Semiconductor stocks had been the primary driver of Wall Street's gains in recent months, with the sector contributing roughly half the market-capitalisation gains in the S&P 500 this year, buoyed by the AI boom and strong demand for advanced chips.
But the rally has begun to face a real test, as chipmaker shares retreated in recent weeks amid profit-taking and investor reassessment of whether massive AI spending can deliver returns commensurate with lofty expectations.
Micron Technology's stock has fallen more than 20% since hitting its high in June, while the Philadelphia Semiconductor Index has declined roughly 15% from its recent peak, despite the sector still posting strong gains since the start of the year.
In the broader technology sector, shares of several major companies declined, with IBM, Microsoft, and Meta all falling as investors revisited the outlook for AI infrastructure spending.
Markets are watching upcoming earnings results from major companies closely, viewing them as a key indicator of whether AI can transition from a massive investment wave into an actual driver of profit growth.
In Europe, the Stoxx 600 rose 0.4%, supported by a rebound in technology shares, which climbed 1.6% to become one of the best-performing sectors.
Chipmaker stocks posted strong gains, with Siltronic rising 7.4%, Soitec advancing 5.5%, and ASML gaining 2.5%.
The improvement came after concerns about technology valuations eased temporarily, alongside expectations that potential Chinese demand for AI chips could support the global supply chain.
European markets remained cautious, however, due to the impact of energy prices and geopolitical tensions, particularly given that any prolonged disruption to the Strait of Hormuz could push up energy costs and add to inflationary pressures.
In corporate moves, AstraZeneca fell 8% after a new drug failed to meet the targets of an advanced clinical trial.
Japan's market bucked the regional trend, with the Nikkei rising 1.38% to close at 67,743.85 points, supported by gains in AI-linked and semiconductor stocks.

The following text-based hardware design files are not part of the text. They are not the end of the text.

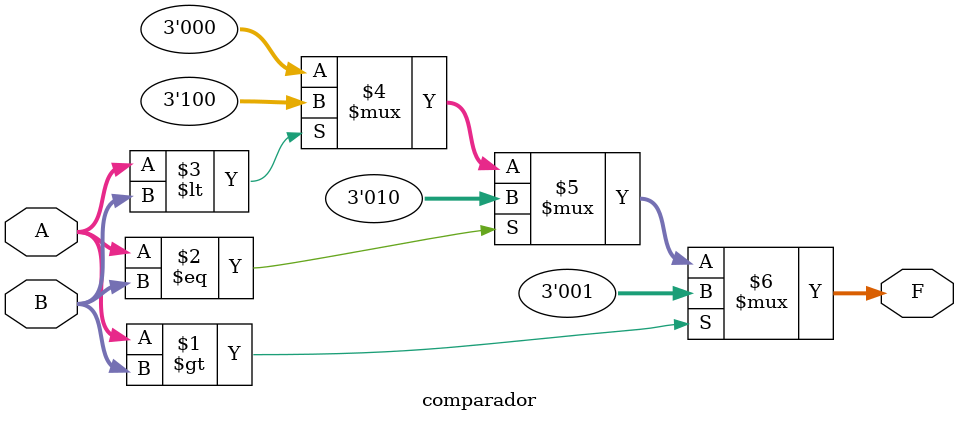
<source format=v>
module comparador(A,B,F);
input [2:0]A;
input [2:0]B;
output [2:0]F;

assign F =(A > B)? 3'b001:
	(A == B)? 3'b010:
	(A < B)? 3'b100:3'b000;
endmodule

</source>
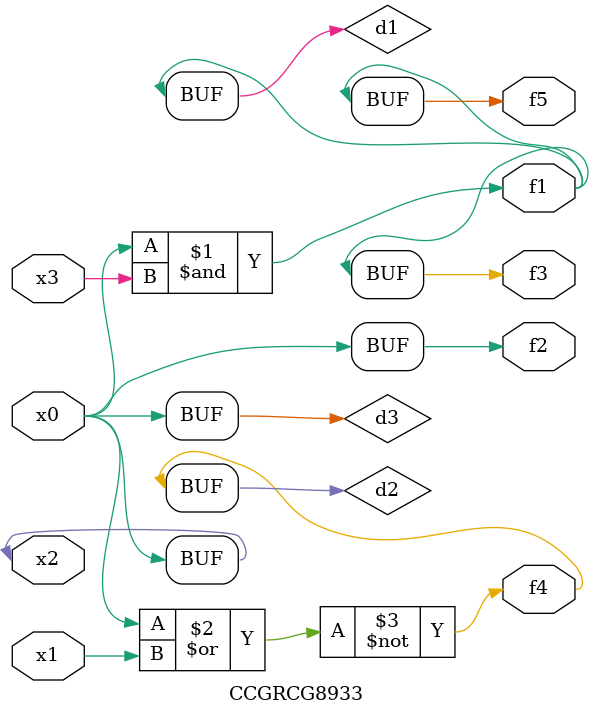
<source format=v>
module CCGRCG8933(
	input x0, x1, x2, x3,
	output f1, f2, f3, f4, f5
);

	wire d1, d2, d3;

	and (d1, x2, x3);
	nor (d2, x0, x1);
	buf (d3, x0, x2);
	assign f1 = d1;
	assign f2 = d3;
	assign f3 = d1;
	assign f4 = d2;
	assign f5 = d1;
endmodule

</source>
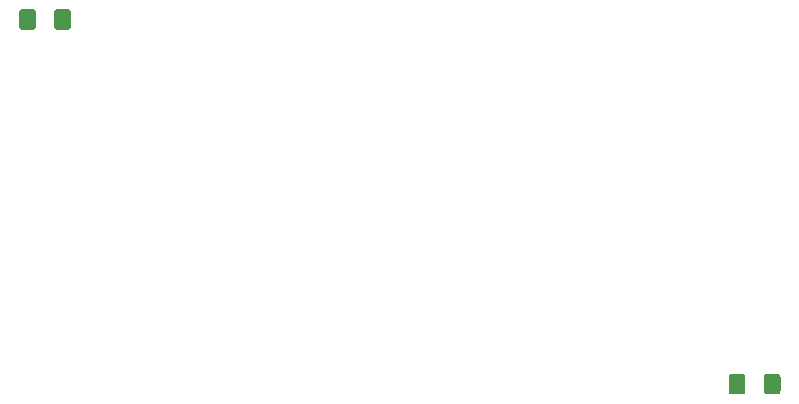
<source format=gbr>
G04 #@! TF.GenerationSoftware,KiCad,Pcbnew,(5.1.6-0-10_14)*
G04 #@! TF.CreationDate,2021-01-14T01:33:30+01:00*
G04 #@! TF.ProjectId,proc_board,70726f63-5f62-46f6-9172-642e6b696361,rev?*
G04 #@! TF.SameCoordinates,Original*
G04 #@! TF.FileFunction,Paste,Bot*
G04 #@! TF.FilePolarity,Positive*
%FSLAX46Y46*%
G04 Gerber Fmt 4.6, Leading zero omitted, Abs format (unit mm)*
G04 Created by KiCad (PCBNEW (5.1.6-0-10_14)) date 2021-01-14 01:33:30*
%MOMM*%
%LPD*%
G01*
G04 APERTURE LIST*
G04 APERTURE END LIST*
G04 #@! TO.C,C5*
G36*
G01*
X4204000Y52842000D02*
X4204000Y54092000D01*
G75*
G02*
X4454000Y54342000I250000J0D01*
G01*
X5379000Y54342000D01*
G75*
G02*
X5629000Y54092000I0J-250000D01*
G01*
X5629000Y52842000D01*
G75*
G02*
X5379000Y52592000I-250000J0D01*
G01*
X4454000Y52592000D01*
G75*
G02*
X4204000Y52842000I0J250000D01*
G01*
G37*
G36*
G01*
X1229000Y52842000D02*
X1229000Y54092000D01*
G75*
G02*
X1479000Y54342000I250000J0D01*
G01*
X2404000Y54342000D01*
G75*
G02*
X2654000Y54092000I0J-250000D01*
G01*
X2654000Y52842000D01*
G75*
G02*
X2404000Y52592000I-250000J0D01*
G01*
X1479000Y52592000D01*
G75*
G02*
X1229000Y52842000I0J250000D01*
G01*
G37*
G04 #@! TD*
G04 #@! TO.C,C3*
G36*
G01*
X62725000Y23231000D02*
X62725000Y21981000D01*
G75*
G02*
X62475000Y21731000I-250000J0D01*
G01*
X61550000Y21731000D01*
G75*
G02*
X61300000Y21981000I0J250000D01*
G01*
X61300000Y23231000D01*
G75*
G02*
X61550000Y23481000I250000J0D01*
G01*
X62475000Y23481000D01*
G75*
G02*
X62725000Y23231000I0J-250000D01*
G01*
G37*
G36*
G01*
X65700000Y23231000D02*
X65700000Y21981000D01*
G75*
G02*
X65450000Y21731000I-250000J0D01*
G01*
X64525000Y21731000D01*
G75*
G02*
X64275000Y21981000I0J250000D01*
G01*
X64275000Y23231000D01*
G75*
G02*
X64525000Y23481000I250000J0D01*
G01*
X65450000Y23481000D01*
G75*
G02*
X65700000Y23231000I0J-250000D01*
G01*
G37*
G04 #@! TD*
M02*

</source>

Kioxia, the memory chip manufacturer, jumped 8.3%, Advantest, which makes chip-testing equipment, rose 5.9%, and Tokyo Electron gained 5.5%.
The performance came after investor appetite for the sector improved following reports of major chip supply agreements, including a deal between Broadcom and Apple valued at more than $30 billion, alongside reports that Chinese AI companies could gain limited access to advanced Nvidia chips.
However, rising oil prices renewed pressure on transport and aviation sectors, while also pushing yields on 10-year Japanese government bonds to their highest levels in three decades on inflation concerns.
Across Asia, market movements became increasingly divergent, with technology and semiconductor stocks coming under pressure as investors began rotating away from shares that had posted record gains during the AI boom.
South Korea's Kospi fell more than 5%, bringing its decline from last month's peak to roughly 20%, as chipmaker stocks that had led previous gains retreated.
Chinese stocks outperformed, with Alibaba jumping roughly 12% in Hong Kong, buoyed by a broader rally in Chinese equities as expectations for the domestic technology sector improved.
The MSCI Asia-Pacific index also fell 0.5%, as investors continued to monitor the fallout from Middle East tensions and their impact on energy prices.
In asset markets, spot gold rose 0.5% to around $4,125 per ounce, benefiting from safe-haven demand as uncertainty increased.
The US dollar was little changed, while Bitcoin fell 1.4% to around $62,700. The yield on 10-year US Treasury bonds held near 4.54%.
Investor attention in the coming period will be focused on earnings results from major technology companies, which will determine whether the AI boom still has the capacity to drive markets to new highs or whether the next phase will bring widespread repricing of equities after the record-breaking rally.